33.2: Phase Contrast and Differential Interference Contrast Microscopy
Phase-Contrast Microscopes
In-phase-contrast microscopes, interference between light directly passing through a cell and light refracted by cellular components is used to create high-contrast, high-resolution images without staining. It is the oldest and simplest type of microscope that creates an image by altering the wavelengths of light rays passing through the specimen. Altered wavelength paths are created using an annular stop in the condenser. The annular stop produces a hollow cone of light focused on the specimen before reaching the objective lens. The objective contains a phase plate with a phase ring.

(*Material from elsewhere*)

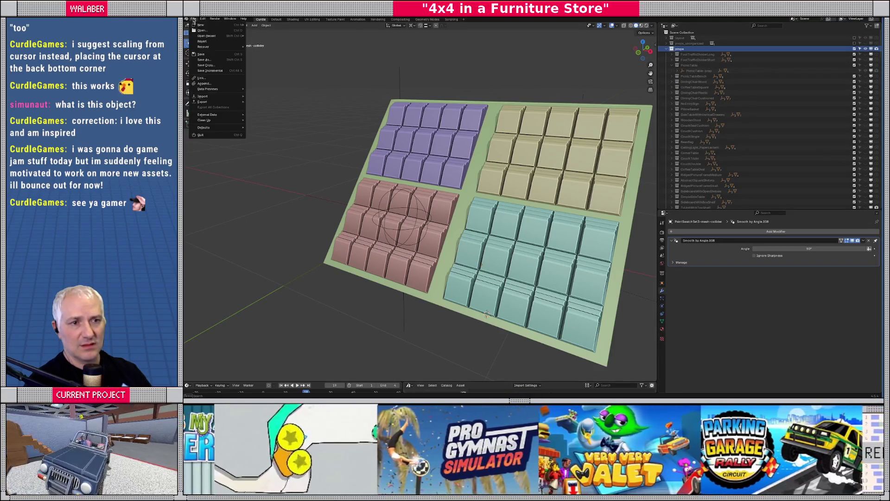
pyautogui.moveTo(216, 103)
pyautogui.click(278, 157)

As a result, light traveling directly from the illuminator passes through the phase ring while light refracted or reflected by the specimen passes through the plate. This causes waves traveling through the ring to be about one-half of a wavelength out of phase with those passing through the plate.
Because waves have peaks and troughs, they can add together (if they are in-phase) or cancel each other out (if out-of-phase). When the wavelengths are out-of-phase, wave troughs cancel out wave peaks, which is called destructive interference. Structures that refract light then appear dark against a bright background of only unrefracted light. More generally, structures that differ in features such as refractive index will differ in levels of darkness. As it increases contrast without requiring stains, phase-contrast microscopy is often used to observe live specimens. Specific cellular structures, such as organelles in eukaryotic cells and endospores in prokaryotic cells, are well visualized with phase-contrast microscopy.
Differential Interference Contrast Microscopes
Differential interference contrast (DIC) microscopes (also known as Nomarski optics) are similar to phase-contrast microscopes in that they use interference patterns to enhance the contrast between different features of a specimen. In a DIC microscope, two beams of light are created in which the direction of wave movement (polarization) differs. Once the beams pass through either the specimen or specimen-free space, they are recombined. The effects of the specimens cause differences in the interference patterns generated by combining the beams. This results in high-contrast images of living organisms with a three-dimensional appearance. These microscopes are especially useful in distinguishing structures within live, unstained specimens.